El segundo año de instituto, a la vuelta de las vacaciones de Navidad, Dodie protagonizó una reaparición espectacular. La falda negra de saldo había cedido su lugar a una falda roja que sólo llegaba hasta la rodilla, no a media pantorrilla, como la anterior. Ya no llevaba los calcetines gastados de siempre, sino medias de nailon que le quedaban bastante bien, más que nada porque se había decidido a afeitarse los pelos negros que proliferaban en sus piernas. El lugar de la vetusta blusa sin mangas lo ocupaba un suave jersey de lana. Hasta se había hecho la permanente. Dodie era otra, y se le notaba en la cara que lo sabía. Ignoro si se había comprado la ropa nueva con sus ahorros, si era un regalo de navidad de sus padres o si le había costado meses de insistencia. Tampoco importa, porque el hábito no hizo al monje.
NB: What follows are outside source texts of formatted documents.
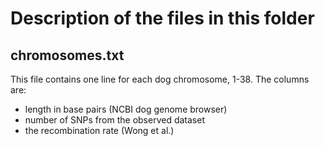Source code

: # Description of the files in this folder

## chromosomes.txt
This file contains one line for each dog chromosome, 1-38.  The columns are:
- length in base pairs (NCBI dog genome browser)
- number of SNPs from the observed dataset
- the recombination rate (Wong et al.)
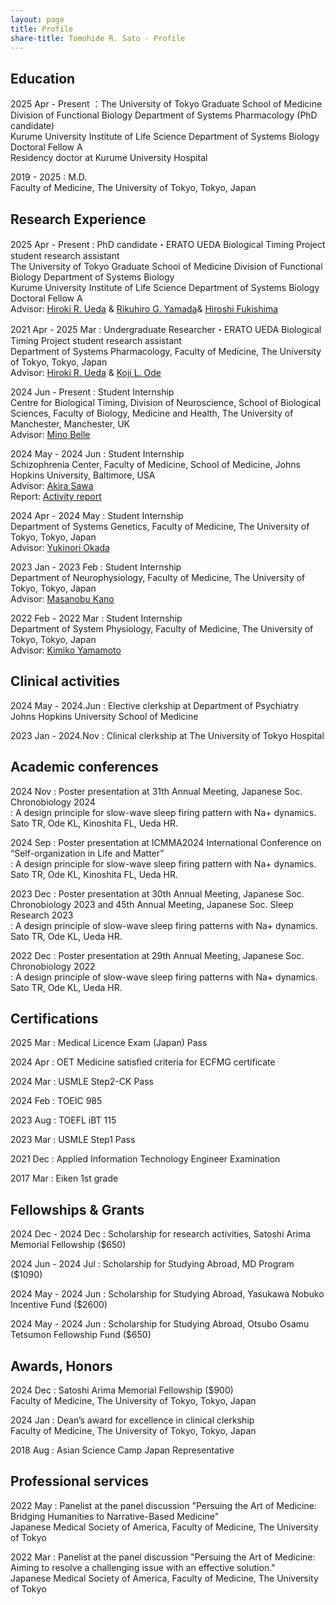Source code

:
 ```yaml
---
layout: page
title: Profile
share-title: Tomohide R. Sato - Profile
---
```


## Education
2025 Apr - Present
：The University of Tokyo Graduate School of Medicine Division of Functional Biology Department of Systems Pharmacology (PhD candidate)<br>
Kurume University Institute of Life Science Department of Systems Biology Doctoral Fellow A<br>
Residency doctor at Kurume University Hospital

2019 - 2025
: M.D.<br>
Faculty of Medicine, The University of Tokyo, Tokyo, Japan

## Research Experience
2025 Apr - Present
: PhD candidate・ERATO UEDA Biological Timing Project student research assistant<br>
The University of Tokyo Graduate School of Medicine Division of Functional Biology Department of Systems Biology<br>
Kurume University Institute of Life Science Department of Systems Biology Doctoral Fellow A<br>
Advisor: <ins>[Hiroki R. Ueda](https://sys-pharm.m.u-tokyo.ac.jp/joinus-e.html)</ins> & <ins>[Rikuhiro G. Yamada](https://lifescience.kurume-u.ac.jp/polymer-chemistry/about/)</ins>& <ins>[Hiroshi Fukishima](https://lifescience.kurume-u.ac.jp/polymer-chemistry/about/)</ins>

2021 Apr - 2025 Mar
: Undergraduate Researcher・ERATO UEDA Biological Timing Project student research assistant<br>
Department of Systems Pharmacology, Faculty of Medicine, The University of Tokyo, Tokyo, Japan<br>
Advisor: <ins>[Hiroki R. Ueda](https://sys-pharm.m.u-tokyo.ac.jp/joinus-e.html)</ins> & <ins>[Koji L. Ode](https://sys-pharm.m.u-tokyo.ac.jp/joinus-e.html)</ins>

2024 Jun - Present
: Student Internship<br>
Centre for Biological Timing, Division of Neuroscience, School of Biological Sciences, Faculty of Biology, Medicine and Health, The University of Manchester, Manchester, UK<br>
Advisor: <ins>[Mino Belle](https://research.manchester.ac.uk/en/persons/mino-belle)</ins>

2024 May - 2024 Jun
: Student Internship<br>
Schizophrenia Center, Faculty of Medicine, School of Medicine, Johns Hopkins University, Baltimore, USA<br>
Advisor: <ins>[Akira Sawa](https://profiles.hopkinsmedicine.org/provider/akira-sawa/2777051)</ins><br>
Report: <ins>[Activity report](https://d1a05d1c-d66a-4058-8c64-2aa8418c1d97.usrfiles.com/ugd/d1a05d_dd16de7a20c44d74922b167d6204b164.pdf)</ins>

2024 Apr - 2024 May
: Student Internship<br>
Department of Systems Genetics, Faculty of Medicine, The University of Tokyo, Tokyo, Japan<br>
Advisor: <ins>[Yukinori Okada](https://genome.m.u-tokyo.ac.jp/tools.html)</ins>

2023 Jan - 2023 Feb
: Student Internship<br>
Department of Neurophysiology, Faculty of Medicine, The University of Tokyo, Tokyo, Japan<br>
Advisor: <ins>[Masanobu Kano](https://plaza.umin.ac.jp/~neurophy/Kano_Lab_j/Members_j.html)</ins>

2022 Feb - 2022 Mar
: Student Internship<br>
Department of System Physiology, Faculty of Medicine, The University of Tokyo, Tokyo, Japan<br>
Advisor: <ins>[Kimiko Yamamoto](https://square.umin.ac.jp/bme/Member.html)</ins>


## Clinical activities
2024 May - 2024.Jun
: Elective clerkship at Department of Psychiatry Johns Hopkins University School of Medicine<br>

2023 Jan - 2024.Nov
: Clinical clerkship at The University of Tokyo Hospital<br>

## Academic conferences
2024 Nov 
: Poster presentation at 31th Annual Meeting, Japanese Soc. Chronobiology 2024<br>
: A design principle for slow-wave sleep firing pattern with Na+ dynamics. Sato TR, Ode KL, Kinoshita FL, Ueda HR.<br>

2024 Sep 
: Poster presentation at ICMMA2024 International Conference on “Self-organization in Life and Matter”<br>
: A design principle for slow-wave sleep firing pattern with Na+ dynamics. Sato TR, Ode KL, Kinoshita FL, Ueda HR.<br>

2023 Dec 
: Poster presentation at 30th Annual Meeting, Japanese Soc. Chronobiology 2023 and 45th Annual Meeting, Japanese Soc. Sleep Research 2023<br>
: A design principle of slow-wave sleep firing patterns with Na+ dynamics. Sato TR, Ode KL, Ueda HR.<br>

2022 Dec 
: Poster presentation at 29th Annual Meeting, Japanese Soc. Chronobiology 2022<br>
: A design principle of slow-wave sleep firing patterns with Na+ dynamics. Sato TR, Ode KL, Ueda HR.<br>


## Certifications
2025 Mar
: Medical Licence Exam (Japan) Pass <br>

2024 Apr
: OET Medicine satisfied criteria for ECFMG certificate <br>

2024 Mar
: USMLE Step2-CK Pass<br>

2024 Feb
: TOEIC 985<br>

2023 Aug
: TOEFL iBT 115<br>

2023 Mar
: USMLE Step1 Pass<br>

2021 Dec
: Applied Information Technology Engineer Examination<br>

2017 Mar
: Eiken 1st grade

## Fellowships & Grants
2024 Dec - 2024 Dec
: Scholarship for research activities, Satoshi Arima Memorial Fellowship ($650)

2024 Jun - 2024 Jul
: Scholarship for Studying Abroad, MD Program ($1090)

2024 May - 2024 Jun
: Scholarship for Studying Abroad, Yasukawa Nobuko Incentive Fund ($2600)

2024 May - 2024 Jun
: Scholarship for Studying Abroad, Otsubo Osamu Tetsumon Fellowship Fund ($650)


## Awards, Honors
2024 Dec
: Satoshi Arima Memorial Fellowship ($900)<br>
Faculty of Medicine, The University of Tokyo, Tokyo, Japan

2024 Jan
: Dean’s award for excellence in clinical clerkship<br>
Faculty of Medicine, The University of Tokyo, Tokyo, Japan

2018 Aug
: Asian Science Camp Japan Representative

## Professional services
2022 May
: Panelist at the panel discussion "Persuing the Art of Medicine: Bridging Humanities to Narrative-Based Medicine"<br>
Japanese Medical Society of America, Faculty of Medicine, The University of Tokyo

2022 Mar
: Panelist at the panel discussion "Persuing the Art of Medicine: Aiming to resolve a challenging issue with an effective solution."<br>
Japanese Medical Society of America, Faculty of Medicine, The University of Tokyo
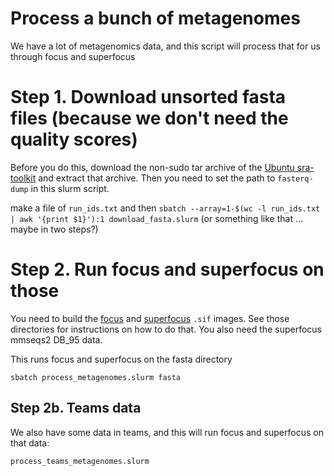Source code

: # Process a bunch of metagenomes

We have a lot of metagenomics data, and this script will process that for us through focus and superfocus

# Step 1. Download unsorted fasta files (because we don't need the quality scores)

Before you do this, download the non-sudo tar archive of the [Ubuntu sra-toolkit](https://github.com/ncbi/sra-tools/wiki/01.-Downloading-SRA-Toolkit) and extract that archive. Then you need to set the path to `fasterq-dump` in this slurm script.

make a file of `run_ids.txt` and then `sbatch --array=1-$(wc -l run_ids.txt | awk '{print $1}'):1 download_fasta.slurm` (or something like that ... maybe in two steps?)

# Step 2. Run focus and superfocus on those

You need to build the [focus](../focus/) and [superfocus](../superfocus) `.sif` images. See those directories for instructions on how to do that. You also need the superfocus mmseqs2 DB_95 data.

This runs focus and superfocus on the fasta directory
```
sbatch process_metagenomes.slurm fasta
```

## Step 2b. Teams data

We also have some data in teams, and this will run focus and superfocus on that data:

```
process_teams_metagenomes.slurm
```



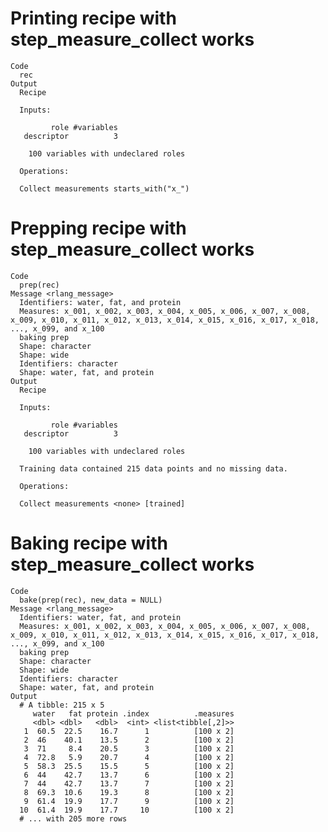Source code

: # Printing recipe with step_measure_collect works

    Code
      rec
    Output
      Recipe
      
      Inputs:
      
             role #variables
       descriptor          3
      
        100 variables with undeclared roles
      
      Operations:
      
      Collect measurements starts_with("x_")

# Prepping recipe with step_measure_collect works

    Code
      prep(rec)
    Message <rlang_message>
      Identifiers: water, fat, and protein
      Measures: x_001, x_002, x_003, x_004, x_005, x_006, x_007, x_008, x_009, x_010, x_011, x_012, x_013, x_014, x_015, x_016, x_017, x_018, ..., x_099, and x_100
      baking prep
      Shape: character
      Shape: wide
      Identifiers: character
      Shape: water, fat, and protein
    Output
      Recipe
      
      Inputs:
      
             role #variables
       descriptor          3
      
        100 variables with undeclared roles
      
      Training data contained 215 data points and no missing data.
      
      Operations:
      
      Collect measurements <none> [trained]

# Baking recipe with step_measure_collect works

    Code
      bake(prep(rec), new_data = NULL)
    Message <rlang_message>
      Identifiers: water, fat, and protein
      Measures: x_001, x_002, x_003, x_004, x_005, x_006, x_007, x_008, x_009, x_010, x_011, x_012, x_013, x_014, x_015, x_016, x_017, x_018, ..., x_099, and x_100
      baking prep
      Shape: character
      Shape: wide
      Identifiers: character
      Shape: water, fat, and protein
    Output
      # A tibble: 215 x 5
         water   fat protein .index          .measures
         <dbl> <dbl>   <dbl>  <int> <list<tibble[,2]>>
       1  60.5  22.5    16.7      1          [100 x 2]
       2  46    40.1    13.5      2          [100 x 2]
       3  71     8.4    20.5      3          [100 x 2]
       4  72.8   5.9    20.7      4          [100 x 2]
       5  58.3  25.5    15.5      5          [100 x 2]
       6  44    42.7    13.7      6          [100 x 2]
       7  44    42.7    13.7      7          [100 x 2]
       8  69.3  10.6    19.3      8          [100 x 2]
       9  61.4  19.9    17.7      9          [100 x 2]
      10  61.4  19.9    17.7     10          [100 x 2]
      # ... with 205 more rows

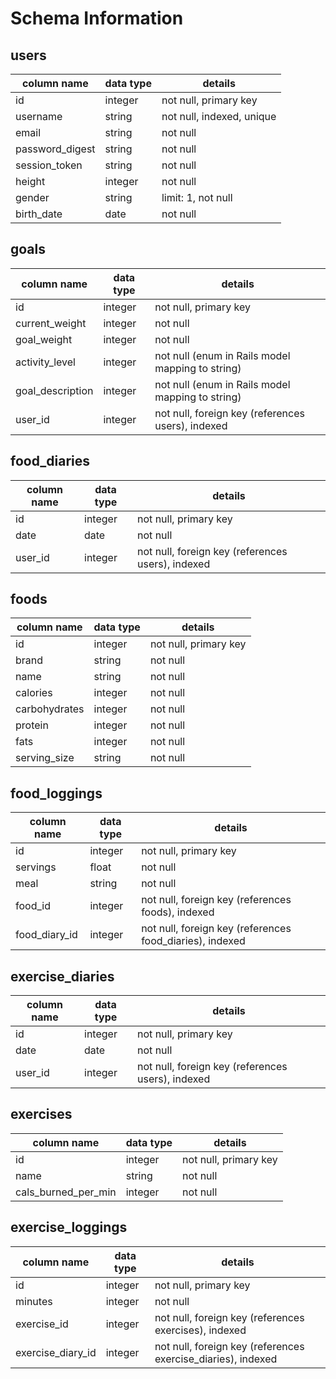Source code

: # Schema Information

## users
column name     | data type | details
----------------|-----------|-----------------------
id              | integer   | not null, primary key
username        | string    | not null, indexed, unique
email           | string    | not null
password_digest | string    | not null
session_token   | string    | not null
height          | integer   | not null
gender          | string    | limit: 1, not null
birth_date      | date      | not null

## goals
column name     | data type | details
----------------|-----------|-----------------------
id              | integer   | not null, primary key
current_weight  | integer   | not null
goal_weight     | integer   | not null
activity_level  | integer   | not null (enum in Rails model mapping to string)
goal_description| integer   | not null (enum in Rails model mapping to string)
user_id         | integer   | not null, foreign key (references users), indexed

## food_diaries
column name     | data type | details
----------------|-----------|-----------------------
id              | integer   | not null, primary key
date            | date      | not null
user_id         | integer   | not null, foreign key (references users), indexed

## foods
column name     | data type | details
----------------|-----------|-----------------------
id              | integer   | not null, primary key
brand           | string    | not null
name            | string    | not null
calories        | integer   | not null
carbohydrates   | integer   | not null
protein         | integer   | not null
fats            | integer   | not null
serving_size    | string    | not null

## food_loggings
column name     | data type | details
----------------|-----------|-----------------------
id              | integer   | not null, primary key
servings        | float     | not null
meal            | string    | not null
food_id         | integer   | not null, foreign key (references foods), indexed
food_diary_id   | integer   | not null, foreign key (references food_diaries), indexed

## exercise_diaries
column name     | data type | details
----------------|-----------|-----------------------
id              | integer   | not null, primary key
date            | date      | not null
user_id         | integer   | not null, foreign key (references users), indexed

## exercises
column name         | data type | details
--------------------|-----------|-----------------------
id                  | integer   | not null, primary key
name                | string    | not null
cals_burned_per_min | integer   | not null

## exercise_loggings
column name         | data type | details
--------------------|-----------|-----------------------
id                  | integer   | not null, primary key
minutes             | integer   | not null
exercise_id         | integer   | not null, foreign key (references exercises), indexed
exercise_diary_id   | integer   | not null, foreign key (references exercise_diaries), indexed

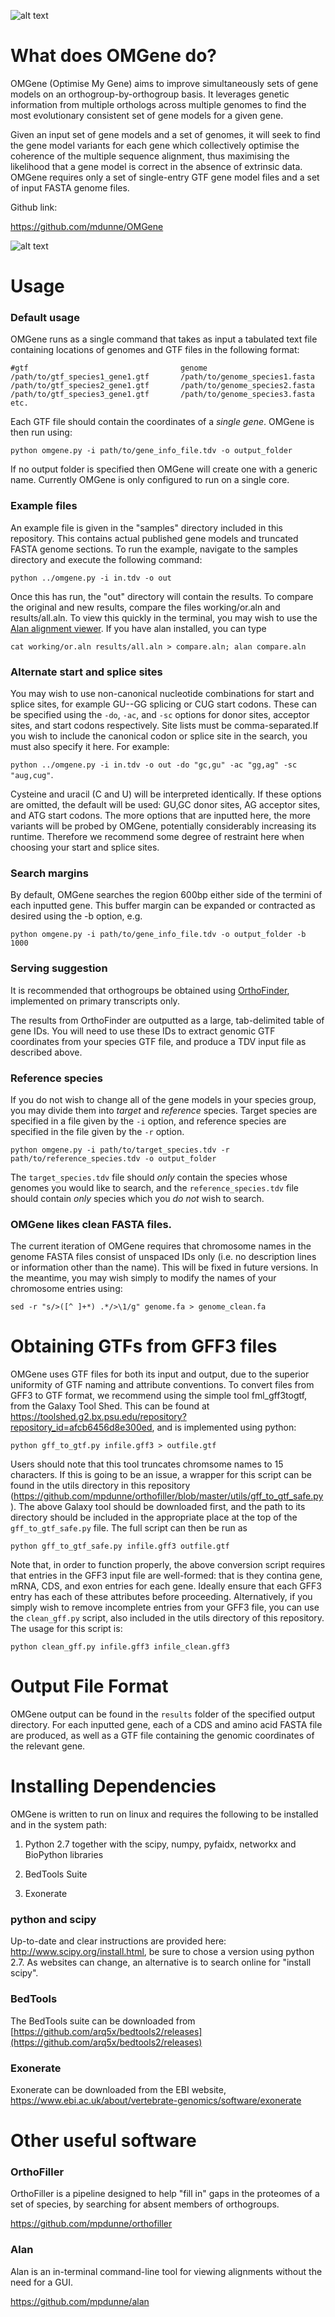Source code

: ![alt text](http://empede.co.uk/imgrepos/OMGene_head.png? "OMGene logo")

What does OMGene do?
==========
OMGene (Optimise My Gene) aims to improve simultaneously sets of gene models on an orthogroup-by-orthogroup basis. It leverages genetic information from multiple orthologs across multiple genomes to find the most evolutionary consistent set of gene models for a given gene.

Given an input set of gene models and a set of genomes, it will seek to find the gene model variants for each gene which collectively optimise the coherence of the multiple sequence alignment, thus maximising the likelihood that a gene model is correct in the absence of extrinsic data. OMGene requires only a set of single-entry GTF gene model files and a set of input FASTA genome files.

Github link:

https://github.com/mdunne/OMGene

![alt text](http://empede.co.uk/imgrepos/OMGene_examples.png "OMGene examples")


Usage
=====

### Default usage

OMGene runs as a single command that takes as input a tabulated text file containing locations of genomes and GTF files in the following format:

```
#gtf                                  genome
/path/to/gtf_species1_gene1.gtf       /path/to/genome_species1.fasta
/path/to/gtf_species2_gene1.gtf       /path/to/genome_species2.fasta
/path/to/gtf_species3_gene1.gtf       /path/to/genome_species3.fasta
etc.
```

Each GTF file should contain the coordinates of a *single gene*. OMGene is then run using:

`python omgene.py -i path/to/gene_info_file.tdv -o output_folder`

If no output folder is specified then OMGene will create one with a generic name. Currently OMGene is only configured to run on a single core.

### Example files

An example file is given in the "samples" directory included in this repository. This contains actual published gene models and truncated FASTA genome sections. To run the example, navigate to the samples directory and execute the following command:

`python ../omgene.py -i in.tdv -o out`

Once this has run, the "out" directory will contain the results. To compare the original and new results, compare the files working/or.aln and results/all.aln. To view this quickly in the terminal, you may wish to use the [Alan alignment viewer](https://github.com/mpdunne/alan). If you have alan installed, you can type

`cat working/or.aln results/all.aln > compare.aln; alan compare.aln`

### Alternate start and splice sites

You may wish to use non-canonical nucleotide combinations for start and splice sites, for example GU--GG splicing or CUG start codons. These can be specified using the `-do`, `-ac`, and `-sc` options for donor sites, acceptor sites, and start codons respectively. Site lists must be comma-separated.If you wish to include the canonical codon or splice site in the search, you must also specify it here. For example:

`python ../omgene.py -i in.tdv -o out -do "gc,gu" -ac "gg,ag" -sc "aug,cug"`.

Cysteine and uracil (C and U) will be interpreted identically. If these options are omitted, the default will be used: GU,GC donor sites, AG acceptor sites, and ATG start codons. The more options that are inputted here, the more variants will be probed by OMGene, potentially considerably increasing its runtime. Therefore we recommend some degree of restraint here when choosing your start and splice sites.


### Search margins

By default, OMGene searches the region 600bp either side of the termini of each inputted gene. This buffer margin can be expanded or contracted as desired using the -b option, e.g.

`python omgene.py -i path/to/gene_info_file.tdv -o output_folder -b 1000`

### Serving suggestion

It is recommended that orthogroups be obtained using [OrthoFinder](https://github.com/davidemms/OrthoFinder), implemented on primary transcripts only.

The results from OrthoFinder are outputted as a large, tab-delimited table of gene IDs. You will need to use these IDs to extract genomic GTF coordinates from your species GTF file, and produce a TDV input file as described above.

### Reference species

If you do not wish to change all of the gene models in your species group, you may divide them into *target* and *reference* species. Target species are specified in a file given by the `-i` option, and reference species are specified in the file given by the `-r` option.

`python omgene.py -i path/to/target_species.tdv -r path/to/reference_species.tdv -o output_folder`

The `target_species.tdv` file should *only* contain the species whose genomes you would like to search, and the `reference_species.tdv` file should contain *only* species which you *do not* wish to search.

### OMGene likes clean FASTA files.

The current iteration of OMGene requires that chromosome names in the genome FASTA files consist of unspaced IDs only (i.e. no description lines or information other than the name). This will be fixed in future versions. In the meantime, you may wish simply to modify the names of your chromosome entries using:

```
sed -r "s/>([^ ]+*) .*/>\1/g" genome.fa > genome_clean.fa
```

Obtaining GTFs from GFF3 files
==============================
OMGene uses GTF files for both its input and output, due to the superior uniformity of GTF naming and attribute conventions. To convert files from GFF3 to GTF format, we recommend using the simple tool fml_gff3togtf, from the Galaxy Tool Shed. This can be found at https://toolshed.g2.bx.psu.edu/repository?repository_id=afcb6456d8e300ed, and is implemented using python:

```
python gff_to_gtf.py infile.gff3 > outfile.gtf
```

Users should note that this tool truncates chromsome names to 15 characters. If this is going to be an issue, a wrapper for this script can be found in the utils directory in this repository (https://github.com/mpdunne/orthofiller/blob/master/utils/gff_to_gtf_safe.py). The above Galaxy tool should be downloaded first, and the path to its directory should be included in the appropriate place at the top of the `gff_to_gtf_safe.py` file. The full script can then be run as

```
python gff_to_gtf_safe.py infile.gff3 outfile.gtf
```

Note that, in order to function properly, the above conversion script requires that entries in the GFF3 input file are well-formed: that is they contina gene, mRNA, CDS, and exon entries for each gene. Ideally ensure that each GFF3 entry has each of these attributes before proceeding. Alternatively, if you simply wish to remove incomplete entries from your GFF3 file, you can use the `clean_gff.py` script, also included in the utils directory of this repository. The usage for this script is:

```
python clean_gff.py infile.gff3 infile_clean.gff3
```

Output File Format
==================
OMGene output can be found in the `results` folder of the specified output directory. For each inputted gene, each of a CDS and amino acid FASTA file are produced, as well as a GTF file containing the genomic coordinates of the relevant gene.

Installing Dependencies
=======================
OMGene is written to run on linux and requires the following to be installed and in the system path:

1. Python 2.7 together with the scipy, numpy, pyfaidx, networkx and BioPython libraries 

2. BedTools Suite

3. Exonerate

### python and scipy

Up-to-date and clear instructions are provided here: http://www.scipy.org/install.html, be sure to chose a version using python 2.7. As websites can change, an alternative is to search online for "install scipy".

### BedTools

The BedTools suite can be downloaded from [https://github.com/arq5x/bedtools2/releases](https://github.com/arq5x/bedtools2/releases)

### Exonerate

Exonerate can be downloaded from the EBI website, https://www.ebi.ac.uk/about/vertebrate-genomics/software/exonerate


Other useful software
=====================

### OrthoFiller

OrthoFiller is a pipeline designed to help "fill in" gaps in the proteomes of a set of species, by searching for absent members of orthogroups.

https://github.com/mpdunne/orthofiller

### Alan

Alan is an in-terminal command-line tool for viewing alignments without the need for a GUI.

https://github.com/mpdunne/alan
En materia de burlas, el primer día fue el no va más. Las compañeras de Dodie no tenían la menor intención de renunciar al encasillamiento. Es más: la castigaron por haber querido escapar de su prisión. Yo, que compartí varias horas de clase, tuve ocasión de observar directamente la destrucción de Dodie. Vi apagarse su sonrisa, y parpadear y extinguirse la luz de sus ojos. Al final del día volvía a ser la misma de antes de las vacaciones navideñas: un espectro de cara fofa y pecas en las mejillas que se escabullía por los pasillos mirando al suelo y apretando los libros contra el pecho.
Al día siguiente se presentó con la falda y el jersey nuevos. Y al siguiente. Y al siguiente. Los llevó hasta el último día de curso, si bien para entonces hacía demasiado calor para llevar lana, y siempre tenía gotas de sudor en las sienes y el labio superior. La permanente casera, en cambio, no se repitió, y la ropa nueva perdió todo su lustre. En cuanto a las burlas, ya habían revertido a sus niveles prenavideños, y cesaron del todo los insultos. Lo ocurrido se limitaba a una tentativa de escapatoria, velozmente reprimida. Frustrado el arranque, y garantizado el cómputo de presos habitual, podía volverse a la rutina.
Cuando empecé a escribir Carrie ya no vivían ni Sondra ni Dodie. Sondra había abandonado la caravana, Durham y la mirada agónica del salvador moribundo, mudándose a un piso de Lisbon Falls. Debía de trabajar cerca, en alguna fábrica textil o de zapatos. Era epiléptica y murió de un ataque; como vivía sola, nadie pudo evitar que se cayera al suelo con la cabeza en mala posición. Dodie contrajo matrimonio con el hombre del tiempo de una cadena de televisión, merecedor de cierta fama en Nueva Inglaterra por su acento casi ininteligible, típico de la zona. Después de haber dado a luz (creo que por segunda vez), bajó al sótano y se pegó un tiro en el abdomen con una bala del veintidós. Fue un buen disparo (o malo, según se mire), porque le seccionó la vena porta y provocó su muerte. En la ciudad se atribuyó el suicidio a una depresión posparto (¡pobre chica!). Por mi parte, sospeché que tenía algo que ver con las secuelas del instituto.
Carrie nunca me ha caído bien, pero al menos Sondra y Dodie me ayudaron a entenderla un poco. La compadecía a ella y a sus compañeros de clase, de quienes yo, años ha, había formado parte.